Kronplatz (5,8 km vom CP bis zum Parkplatz Seilbahn Olang)

Der Kronplatz (auf ladinisch und italienisch Plan de Corones) ist ein 2275 Meter hoher Berg am Rande der Dolomiten. Er gilt als Hausberg von Bruneck und ist ein bekanntes Skigebiet. Kronplatz nennt sich nicht nur der Berg, sondern auch die Ferienregion rund um den Berg. Auf dem Gipfel grenzen die drei Gemeinden Bruneck, Olang, Bruneck und Enneberg aufeinander. Im Sommer, wenn kein Skibetrieb stattfindet, werden Besucher, Wanderer, Paraglider und Mountainbiker (inklusive einem Freeride Trail) mit den Seilbahnen sicher auf den Berg gebracht. Am 24.07.2015 wurde von Reinhold Messner das sechste seiner Museen, das MMM Corones, am Berg eröffnet. Die alte Bergstation, umgebaut zu einem Museum für Bergfotographie, das Lumen, wurde am 20.12. 2018 eröffnet. Wer sich für Extrembergsteigen, Fotographie, insbesondere Bergfotographie interessiert, sollte beide Museen jedenfalls besucht haben.

 

Drei Zinnen (43,5 km vom CP bis zum Parkplatz Auronzohütte)
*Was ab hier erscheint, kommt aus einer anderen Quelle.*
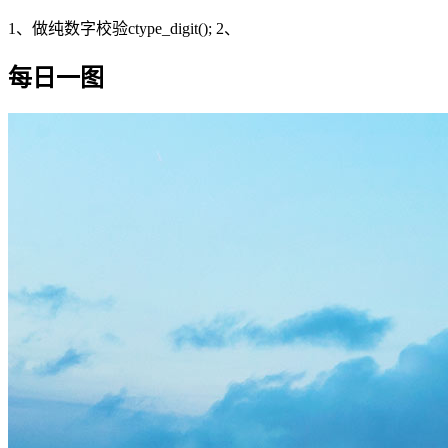
1、做纯数字校验ctype_digit(); 2、
每日一图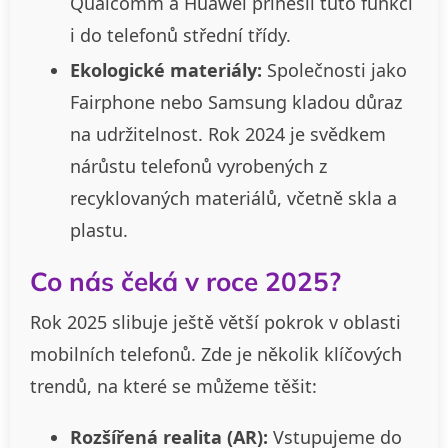
Qualcomm a Huawei přinesli tuto funkci
i do telefonů střední třídy.
Ekologické materiály:
Společnosti jako
Fairphone nebo Samsung kladou důraz
na udržitelnost. Rok 2024 je svědkem
nárůstu telefonů vyrobených z
recyklovaných materiálů, včetně skla a
plastu.
Co nás čeká v roce 2025?
Rok 2025 slibuje ještě větší pokrok v oblasti
mobilních telefonů. Zde je několik klíčových
trendů, na které se můžeme těšit:
Rozšířená realita (AR):
Vstupujeme do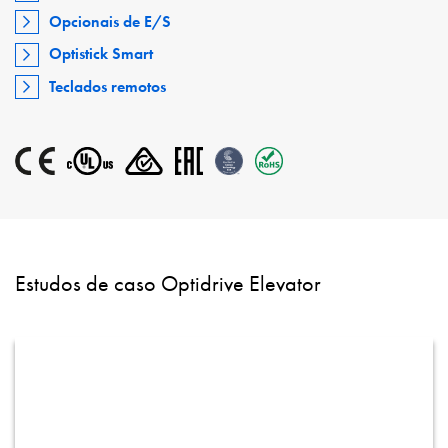
Opcionais de E/S
Optistick Smart
Teclados remotos
Estudos de caso Optidrive Elevator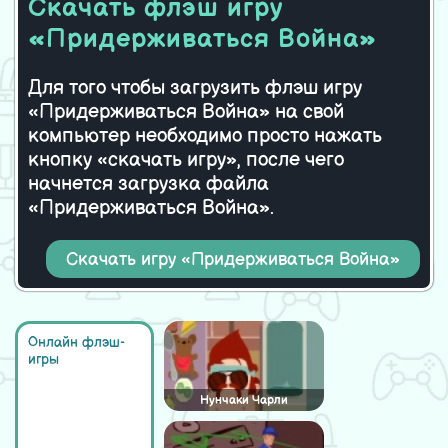
Скачать флэш игру
«Придерживаться Война»
Для того чтобы загрузить флэш игру
«Придерживаться Война» на свой
компьютер необходимо просто нажать
кнопку «скачать игру», после чего
начнется загрузка файла
«Придерживаться Война».
Скачать игру «Придерживаться Война»
Онлайн флэш-
игры
Нунчаки Чарли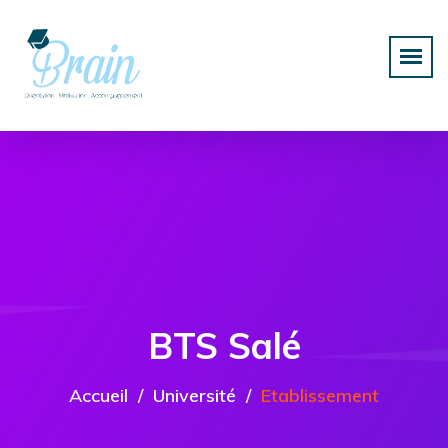
BTS Salé
Accueil
Université
Etablissement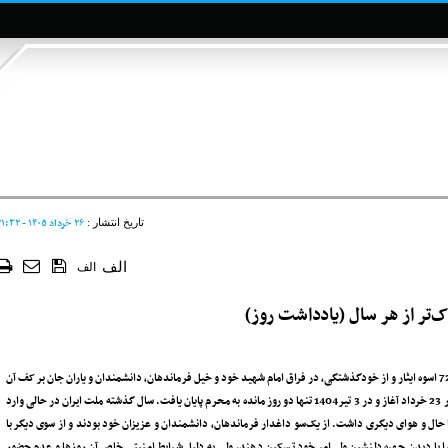
۲۶ خرداد ۱۴۰۵ - ۲۱:۳۲
تاریخ انتشار :
الف
الف
‌تر از هر سال (یادداشت روز)
امسال در حالی وارد محرم شده‌ایم که در کنار عزاداری برای سید و سالار شهیدان کربلا و 72 اسوه ایثار و از خودگذشتگی‌، در فراق امام شهید خود و خیل فرماندهان، دانشمندان و یاران جان بر کف آن
عزیز سفر کرده هم عزاداریم. جنگ 12 روزه آمریکای جنایتکار و رژیم صهیونیستی خبیث در 23 خرداد آغاز و در 3 تیر1404 تنها دو روز مانده به محرم پایان یافت. سال گذشته ملت ایران در حالی وارد
حال و هوای دیگری داشت. از یک‌سو داغدار فرماندهان‌، دانشمندان و عزیزان خود بودند و از سوی دیگر با
ا با دیدن چهره دلنشین ولی‌امر خود تسکین دهند، ولی به دلیل شرایط امنیتی خاص آن روزها و عدم حضور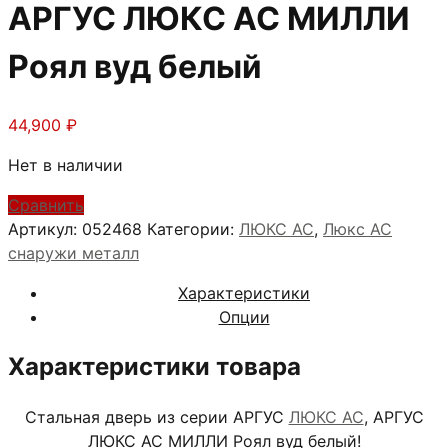
АРГУС ЛЮКС АС МИЛЛИ
Роял вуд белый
44,900
₽
Нет в наличии
Сравнить
Артикул:
052468
Категории:
ЛЮКС АС
,
Люкс АС
снаружи металл
Характеристики
Опции
Характеристики товара
Стальная дверь из серии АРГУС
ЛЮКС АС
, АРГУС
ЛЮКС АС МИЛЛИ Роял вуд белый!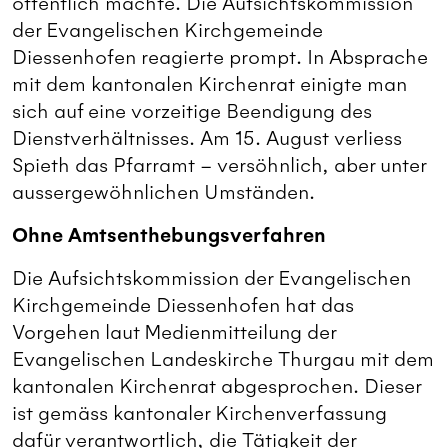
öffentlich machte. Die Aufsichtskommission
der Evangelischen Kirchgemeinde
Diessenhofen reagierte prompt. In Absprache
mit dem kantonalen Kirchenrat einigte man
sich auf eine vorzeitige Beendigung des
Dienstverhältnisses. Am 15. August verliess
Spieth das Pfarramt – versöhnlich, aber unter
aussergewöhnlichen Umständen.
Ohne Amtsenthebungsverfahren
Die Aufsichtskommission der Evangelischen
Kirchgemeinde Diessenhofen hat das
Vorgehen laut Medienmitteilung der
Evangelischen Landeskirche Thurgau mit dem
kantonalen Kirchenrat abgesprochen. Dieser
ist gemäss kantonaler Kirchenverfassung
dafür verantwortlich, die Tätigkeit der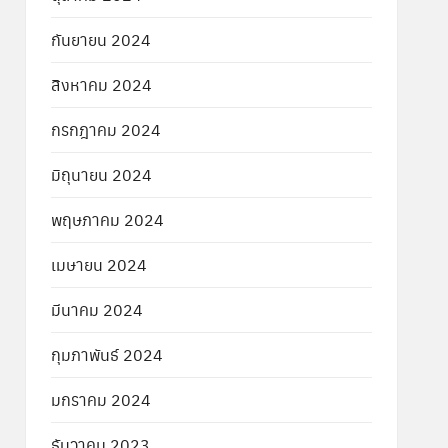
กันยายน 2024
สิงหาคม 2024
กรกฎาคม 2024
มิถุนายน 2024
พฤษภาคม 2024
เมษายน 2024
มีนาคม 2024
กุมภาพันธ์ 2024
มกราคม 2024
ธันวาคม 2023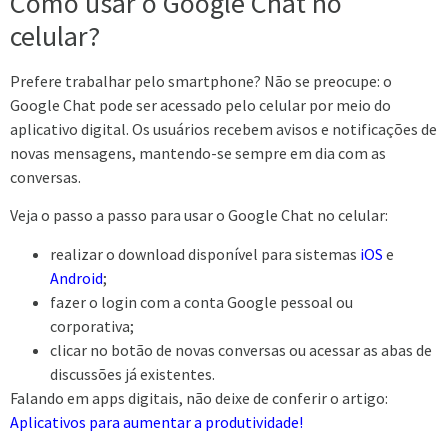
Como usar o Google Chat no
celular?
Prefere trabalhar pelo smartphone? Não se preocupe: o
Google Chat pode ser acessado pelo celular por meio do
aplicativo digital. Os usuários recebem avisos e notificações de
novas mensagens, mantendo-se sempre em dia com as
conversas.
Veja o passo a passo para usar o Google Chat no celular:
realizar o download disponível para sistemas
iOS
e
Android
;
fazer o login com a conta Google pessoal ou
corporativa;
clicar no botão de novas conversas ou acessar as abas de
discussões já existentes.
Falando em apps digitais, não deixe de conferir o artigo:
Aplicativos para aumentar a produtividade!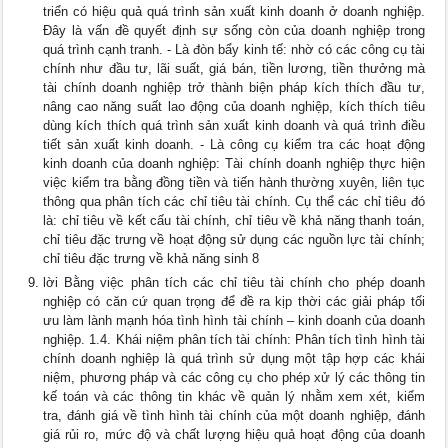
triển có hiệu quả quá trình sản xuất kinh doanh ở doanh nghiệp.
Đây là vấn đề quyết định sự sống còn của doanh nghiệp trong
quá trình cạnh tranh. - Là đòn bẩy kinh tế: nhờ có các công cụ tài
chính như đầu tư, lãi suất, giá bán, tiền lương, tiền thưởng mà
tài chính doanh nghiệp trở thành biện pháp kích thích đầu tư,
nâng cao năng suất lao động của doanh nghiệp, kích thích tiêu
dùng kích thích quá trình sản xuất kinh doanh và quá trình điều
tiết sản xuất kinh doanh. - Là công cụ kiểm tra các hoạt động
kinh doanh của doanh nghiệp: Tài chính doanh nghiệp thực hiện
việc kiểm tra bằng đồng tiền và tiến hành thường xuyên, liên tục
thông qua phân tích các chỉ tiêu tài chính. Cụ thể các chỉ tiêu đó
là: chỉ tiêu về kết cấu tài chính, chỉ tiêu về khả năng thanh toán,
chỉ tiêu đặc trưng về hoạt động sử dụng các nguồn lực tài chính;
chỉ tiêu đặc trưng về khả năng sinh 8
lời Bằng việc phân tích các chỉ tiêu tài chính cho phép doanh
nghiệp có căn cứ quan trọng để đề ra kịp thời các giải pháp tối
ưu làm lành mạnh hóa tình hình tài chính – kinh doanh của doanh
nghiệp. 1.4. Khái niệm phân tích tài chính: Phân tích tình hình tài
chính doanh nghiệp là quá trình sử dụng một tập hợp các khái
niệm, phương pháp và các công cụ cho phép xử lý các thông tin
kế toán và các thông tin khác về quản lý nhằm xem xét, kiểm
tra, đánh giá về tình hình tài chính của một doanh nghiệp, đánh
giá rủi ro, mức độ và chất lượng hiệu quả hoạt động của doanh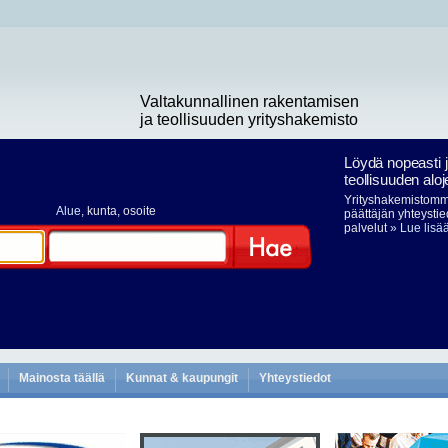
Valtakunnallinen rakentamisen
ja teollisuuden yrityshakemisto
Löydä nopeasti 
teollisuuden aloj
Yrityshakemistomme
Alue
, kunta, osoite
päättäjän yhteystie
palvelut
» Lue lisä
Hae
Mainosta täällä
Kunnat & kaupungit
Yhteystiedot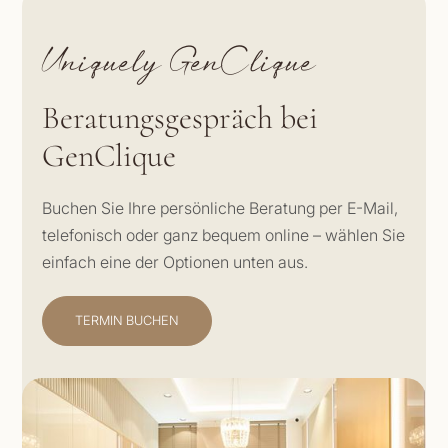
Uniquely GenClique
Beratungs­gespräch bei
GenClique
Buchen Sie Ihre persönliche Beratung per E-Mail,
telefonisch oder ganz bequem online – wählen Sie
einfach eine der Optionen unten aus.
TERMIN BUCHEN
Die Drei Zinnen in Südtirol sind das Wahrzeichen der Dolomitenregion. Sie befinden sich im gleichnamigen Naturpark und wurden 2009 von der UNESCO gemeinsam mit den anderen Dolomitengipfeln zum UNESCO Weltkulturerbe erklärt. Die große Zinne misst 2.999 Meter, die westliche 2.973 und die kleine Zinne 2.857 Meter. Die Region ist als hervorragendes Wandergebiet ausgewiesen. Im Sommer ist die Mautstraße von Misurina zur Auronzohütte zwischen 07.00 und 19.00 Uhr kostenpflichtig zu befahren. Gegen Aufpreis ist auch eine Übernachtung auf dem Parkplatz (gilt auch für Camper) möglich.